And even when a close situation does develop, usually the stand on vessel will turn away not towards the give way vessel.
Scientific.
Naval discipline is rather different from Civilians on a cruise liner. Yes, we get up on an instant. It’s something you can be trained to do, and the Nav is very good at that kind of training. To this day, I parse sounds in my sleep. Want to see me snap awake in an instant? Pop the main breaker in the house, and I’ll be on my feet before I’m actually thinking. Why? Because ‘suddenly silent.’ On a naval vessel, that’s a Very Bad Thing. My mind still reacts that way.
“Rockets in the distance” is ,uch less worrisome than “Large vessel on a converging course.” That second item WILL get your attention.
Looking at the fence damage to the Crystal, it is abundantly clear that it was NOT a near-perpendicualr strike. I’ve seen the damage of a perpendicular strike, and that’s not it. That’s a classic angled strike. It is probably much less acute than 22.5°, I agree. Maybe as high as 45°. The Fitz’s weather deck edge is most likely what caused the bow cut.

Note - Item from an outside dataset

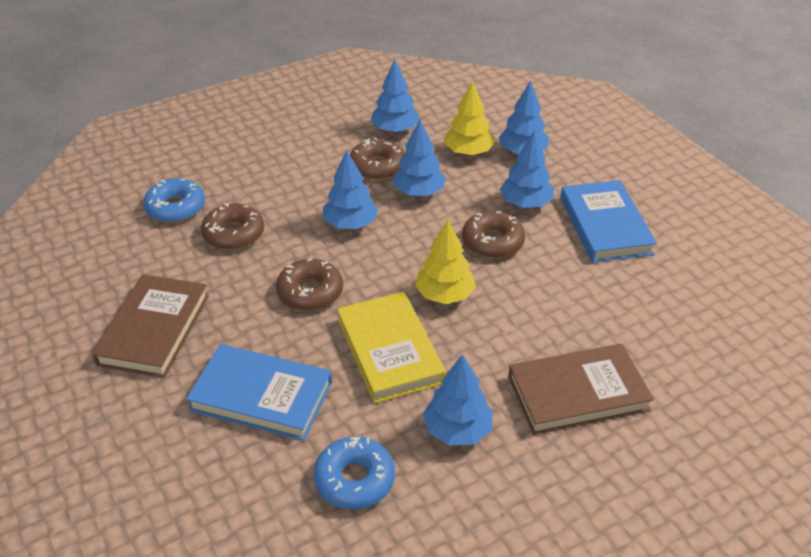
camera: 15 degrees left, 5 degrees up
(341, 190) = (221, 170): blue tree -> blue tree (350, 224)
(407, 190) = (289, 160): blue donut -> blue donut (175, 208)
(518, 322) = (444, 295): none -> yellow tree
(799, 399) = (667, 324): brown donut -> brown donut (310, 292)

I’ve seen high angle shots of the Crystal’s bow, and their bow bulge doesn’t seem notably large. I suspect the hull crack is more likely due to the Fitz’s hull flexing at the point of collision (500+ foot hull has a HUGE moment of leverage, when suddenly shoved violently sideways at a single point).
Possible - A turn to avoid the Crystal by passing astern would’ve done that. Of course, at close range, you’re in the in extremis situation, where manuevering to avoid IS allowed by the stand-on vessel.
Oh, certainly. I’ve commented on one such instance, myself, above. OTOH, I’ve seen some seriously stupid shit done by civilian vessels, as well.
Fact is, wherever you have an industrial environment (and the sea is certainly such!), you WILL see Stupid Human Tricks.
Perhaps both of them were “on autopilot with an inattentive or asleep crew”
I was on a tanker that clipped another tanker. The other tanker was docked and we were coming in to dock. Tore 3 inches of the deck and handrail right the upper deck just outside of my quarters.
From what the rumor mill had going the tanker we hit was loading high octane gas, and some people on the tanker we hid were jumping off the fantail.
I agree. I think more than 22.5 but certainly not perpendicular.
Unless things have really changed since my Navy days (1980-90s), Navy ships don’t have “autopilot.”